## AVAILABLE RECORDS
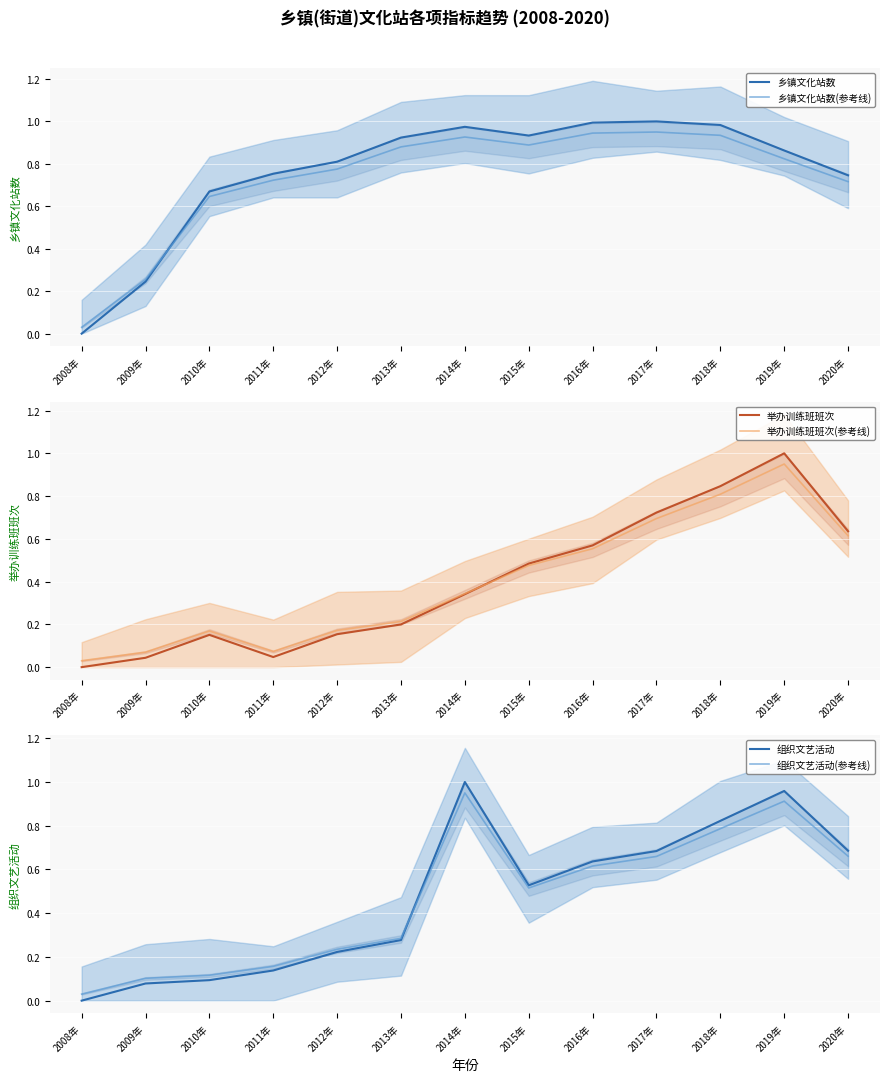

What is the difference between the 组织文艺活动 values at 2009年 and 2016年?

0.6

...

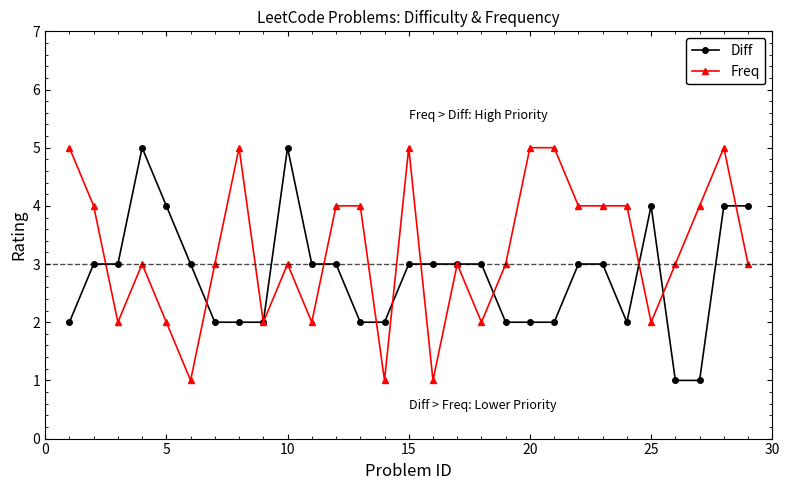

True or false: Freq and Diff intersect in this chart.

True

--

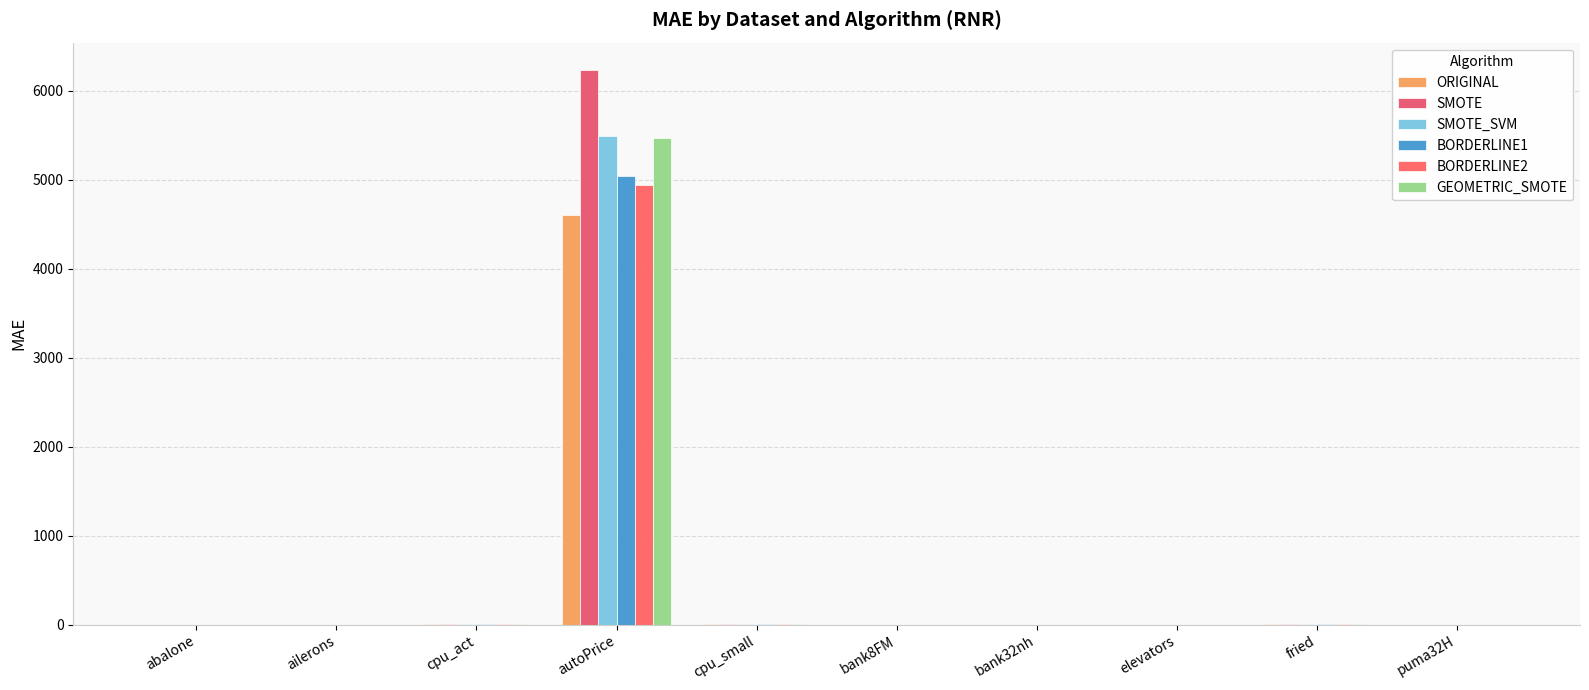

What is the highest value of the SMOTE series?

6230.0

## TO DO
State how many lines in the rows above contain the word "What", with uppercase and lowercase treated as different, and reply with the number alone.

## OUTPUT OF THE EXERCISE
2